Over the past two years or so I've been looking through my collection of rejected and unused 16mm footage. I held onto these 16mm odds and ends even though at the time I shot the footage I couldn't or didn't want to use them for the film projects for which they were originally intended. So rediscovering this "failed" footage led me to the idea of reclaiming it and repurposing it for something new.
Included among the rejected shots was a small stash of black film leader, which I was excited to find, since Kodak stopped making this type of 16mm black leader a few years ago. In college I had experimented a bit with "scratch animation"—which is where the image is created by scratching away the "emulsion" from black film leader with a needle or awl—but not in an in-depth or sustained way. So after unearthing this old footage I decided to spend a winter scratching and hand-painting the rejected footage and 16mm film leader.
Several years ago I made a film called From This Darkness. My original idea had been to create the titles by scratching the words into black leader, which seemed to be thematically appropriate. After viewing my first attempts at scratch animation on a film viewer I realized that I had accidentally written the word "FROM" upside down.
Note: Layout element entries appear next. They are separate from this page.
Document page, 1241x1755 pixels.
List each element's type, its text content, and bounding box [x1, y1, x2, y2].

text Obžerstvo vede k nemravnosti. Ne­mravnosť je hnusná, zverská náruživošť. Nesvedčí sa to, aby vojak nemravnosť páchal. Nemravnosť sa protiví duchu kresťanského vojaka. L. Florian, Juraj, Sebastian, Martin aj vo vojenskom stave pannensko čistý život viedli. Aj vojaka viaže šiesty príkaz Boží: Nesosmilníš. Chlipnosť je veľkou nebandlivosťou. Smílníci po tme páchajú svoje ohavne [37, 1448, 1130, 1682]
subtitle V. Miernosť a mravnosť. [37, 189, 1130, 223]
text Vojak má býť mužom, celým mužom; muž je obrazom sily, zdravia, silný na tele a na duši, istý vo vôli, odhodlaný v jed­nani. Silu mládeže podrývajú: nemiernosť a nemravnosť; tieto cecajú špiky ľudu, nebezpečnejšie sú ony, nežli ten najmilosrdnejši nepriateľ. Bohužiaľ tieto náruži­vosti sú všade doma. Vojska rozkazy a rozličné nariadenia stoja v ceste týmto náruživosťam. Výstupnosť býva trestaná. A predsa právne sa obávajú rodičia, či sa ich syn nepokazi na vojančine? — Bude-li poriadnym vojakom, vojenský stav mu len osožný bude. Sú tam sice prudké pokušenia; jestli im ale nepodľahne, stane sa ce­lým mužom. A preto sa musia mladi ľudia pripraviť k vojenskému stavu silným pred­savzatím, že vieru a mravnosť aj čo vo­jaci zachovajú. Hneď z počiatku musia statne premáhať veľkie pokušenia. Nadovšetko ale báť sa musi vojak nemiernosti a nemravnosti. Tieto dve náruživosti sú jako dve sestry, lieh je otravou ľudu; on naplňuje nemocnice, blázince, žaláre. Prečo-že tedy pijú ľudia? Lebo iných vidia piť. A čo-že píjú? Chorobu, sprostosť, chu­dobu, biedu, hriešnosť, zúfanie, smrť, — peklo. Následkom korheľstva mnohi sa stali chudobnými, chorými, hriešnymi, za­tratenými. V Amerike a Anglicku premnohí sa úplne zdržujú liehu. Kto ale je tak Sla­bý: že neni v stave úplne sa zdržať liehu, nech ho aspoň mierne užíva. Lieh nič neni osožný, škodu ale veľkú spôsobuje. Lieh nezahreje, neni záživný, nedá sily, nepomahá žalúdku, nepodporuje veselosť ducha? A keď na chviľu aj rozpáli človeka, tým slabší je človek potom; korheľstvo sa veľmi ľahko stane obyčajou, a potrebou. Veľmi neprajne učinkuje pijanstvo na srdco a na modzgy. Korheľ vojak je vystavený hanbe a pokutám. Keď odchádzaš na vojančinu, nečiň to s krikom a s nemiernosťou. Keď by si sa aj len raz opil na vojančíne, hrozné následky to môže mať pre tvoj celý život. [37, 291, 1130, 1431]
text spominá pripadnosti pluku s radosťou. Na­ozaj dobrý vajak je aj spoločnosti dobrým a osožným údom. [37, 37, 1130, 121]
That, plus the fact that I found it frustrating trying to write in such an incredibly small area within the 16mm film frame, lead me to utilize a different method to create the film's titles.
So when I unearthed this original, failed title, I started to think about how close the word "FROM" is to the word "FORM" and how the phrase "more from form" sounds so similar to "morph from form". I was also very taken with the idea of taking the "mistakes" and "failures" from rejected material and turning those mistakes into purposeful and intentional explorations of form.
There is always something slightly embarrassing about encountering the raw material from past failed projects. You often find it in a state of disarray—having been abandoned—and so it seems to reproach you for that betrayal. It's hard not to to see your own naked intentions lying submerged—frustrated and unrealized—in the material itself. The urge to erase or destroy every last trace of that failure is palpable. So instead I harnessed the urge to "erase" the images by covering them over with inks and then scratching away the ink and emulsion to create a new overlay of patterns.
I used a few different markers and inks to "paint" the frames of the rejected film footage. Since I had to allow the ink time to dry, I had to work in two- to three-foot sections of filmstrip. Which, when played back, create a nice organic rhythm as each intention leads to the next in similar segments of time.
After finishing the animation I knew that I wanted to get a digital transfer of the footage since I had utilized the full width of the filmstrip past the 16mm film frame that is typically used when projecting 16mm film.
On the images above you can see how the digital transfer (from Frame Discreet in Toronto) captured the entire width of the frame—including the sprocket holes, which can be seen in each corner. I'm really pleased with the film transfer, and hope to be able to have more film transfers made at Frame Discreet for future animation projects.
When I first experimented with scratch animation years ago I found the diminutive scale of the 16mm film frame to be unwieldy and frustrating for image-creation. Recently, however, I've really been enjoying the limitations of the technique, since those limitations help focus my approach.
I haven't heard back yet from one of the film festivals that I've submitted More From Form to, and so I won't be able to post the finished version of the film here until I have.
More From Form screened at County Contemporary in September 2016 in Picton, Ontario and at the 38th Big Muddy Film Festival in February 2016.